## TASKS FOR THIS EXERCISE
1. Summarize the passage on witness testimony and miracle claims in three sentences.
2. Transcribe the passage on witness testimony from "To assure the" to "those goddamned Kardashians)".
3. Answer these questions from the passage on witness testimony.
(a) What did the skeptical friend at the Conyers gathering have trained on the sun?
(b) What group is holding a convention in town in the Kardashian example?
(c) In Hume's imagined case, from what date was there total darkness, and for how many days?

++++ QUOTED TEXT

OK, well can’t the testimony of multiple witnesses overcome even very low initial probabilities, even one in a million? Not necessarily. Depending on the circumstances, 10 alleged witnesses or 500 might not be enough. Indeed, there are circumstances where many witnesses make for poorer, less credible testimony than a single witness. The 19th Century classic by Charles Mackay Extraordinary Popular Delusions and the Madness of Crowds showed how easily members of groups can reinforce each other’s delusions and credulity. Bandwagon effects most definitely occur in groups and here also psychological experiments have demonstrated how easily and effectively individual perceptions are warped by the perceptions of groups. Mob psychology is a poor basis for miracle claims.

Again, you can watch as these phenomena occur. About twenty years ago a woman in Conyers, Georgia claimed to experience Marian apparitions on the thirteenth of every month. When the thirteenth fell on a Sunday, huge crowds would gather to hear her report of the banal “revelations.” A skeptical friend attended one of these and, as she watched, members of the crowd, playing on each other’s excitement, were testifying that the sun was spinning and dancing in the sky, as was reported at the Fatima Marian apparitions. In the meantime, she had a telescope with a solar filter trained on the sun, demonstrating to anyone who would look that the sun was not dancing or spinning about the sky.

To assure the credibility of multiple alleged witnesses, their independence is a vital condition. We have to be sure that different witnesses did not influence each other and did not come under a common influence, otherwise what looks like many witnesses might really be just one. But even multiple instances of independent testimony might be worthless. Suppose that dozens of reports of independent sightings of the Kardashians start to flow in from shoppers at upscale malls and boutiques. Good evidence that your city is suffering a Kardashian invasion? Not necessarily. Suppose that you know that the Society of Kardashian Impersonators is currently holding a convention in town. In that case, you will rightly dismiss even dozens of independent Kardashian sightings. (BTW, I heard someone say that if the world does end in 2012, at least we will be rid of those goddamned Kardashians)

Further, if there are many independent testimonies, how do we deal with the inevitable differences between them? How different may such testimonies be and still be counted as good evidence? If three witnesses independently say that they saw Smith commit the crime, but Smith’s attorney demonstrates substantial discrepancies in their testimony (One says that Smith had an accomplice; the other two said he acted alone. One says that Smith held a knife; the other two say a gun. And so forth.), shouldn’t this plant a reasonable doubt in the minds of the jurors?
The upshot is that the conditions under which multiple alleged witnesses constitute good evidence are really quite complex and need to be spelled out in detail. Still, Hume himself recognized the value of multiple independent witnesses who give consistent testimony. He imagines an paradigm case:

“…suppose, all authors, in all languages, agree, that, from the first of January 1600, there was a total darkness over the whole earth for eight days: suppose that the tradition of this extraordinary event is still strong and lively among the people: that all travelers, who return from foreign countries, bring us accounts of the same tradition, without the least variation or contradiction: it is evident that our present philosophers, instead of doubting the fact, ought to receive it as certain…”

Even philosophers, says Hume, should receive consistent reports from so many independent witnesses as true, indeed certain.

Now suppose that we were to suggest to Hume that maybe the Gospel accounts of the resurrection of Jesus approximate this ideal case. I imagine that at first he would raise a quizzical eyebrow, but then relax into a placid smile and mildly remark, “Why, sir, I perceive that you do but jest.”

++++++++
++++ PROVIDED INFORMATION

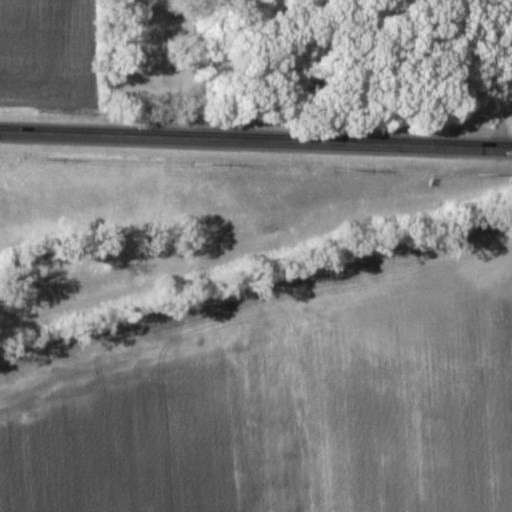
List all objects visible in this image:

++++++++
++++ PROVIDED INFORMATION

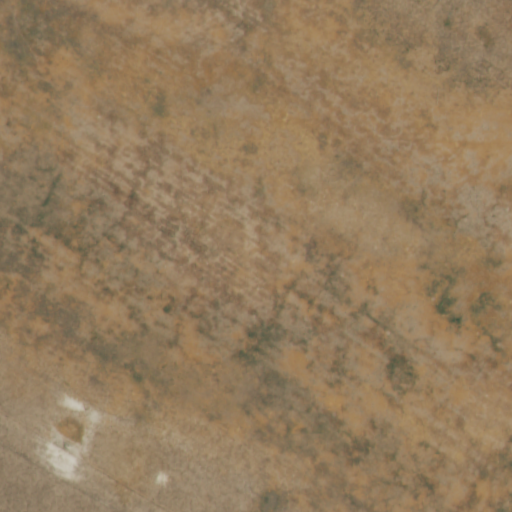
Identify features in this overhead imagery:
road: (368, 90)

++++++++
++++ PROVIDED INFORMATION

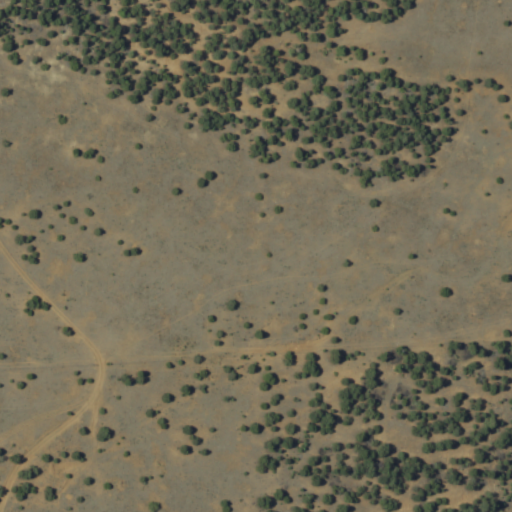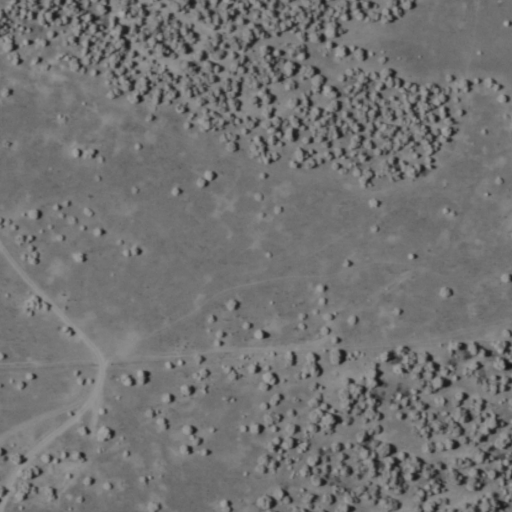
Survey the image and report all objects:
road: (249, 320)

++++++++

## LIST OF SOLUTIONS
1. Many witnesses do not necessarily overcome very low initial probabilities, because members of groups can reinforce each other's delusions, as a crowd in Conyers, Georgia showed by testifying that the sun was spinning while a telescope with a solar filter showed it was not. Multiple witnesses count as good evidence only under complex conditions: they must be independent, differences between their accounts can raise reasonable doubt, and even independent reports can be worthless when another explanation is known. Hume recognized that consistent reports from many independent witnesses, such as universal accounts of eight days of darkness from January 1, 1600, should be received as certain, but he would likely treat a suggestion that the Gospel resurrection accounts approximate that case as a jest.

2.
To assure the credibility of multiple alleged witnesses, their independence is a vital condition. We have to be sure that different witnesses did not influence each other and did not come under a common influence, otherwise what looks like many witnesses might really be just one. But even multiple instances of independent testimony might be worthless. Suppose that dozens of reports of independent sightings of the Kardashians start to flow in from shoppers at upscale malls and boutiques. Good evidence that your city is suffering a Kardashian invasion? Not necessarily. Suppose that you know that the Society of Kardashian Impersonators is currently holding a convention in town. In that case, you will rightly dismiss even dozens of independent Kardashian sightings. (BTW, I heard someone say that if the world does end in 2012, at least we will be rid of those goddamned Kardashians)

3.
(a) A telescope with a solar filter.
(b) The Society of Kardashian Impersonators.
(c) From the first of January 1600, for eight days.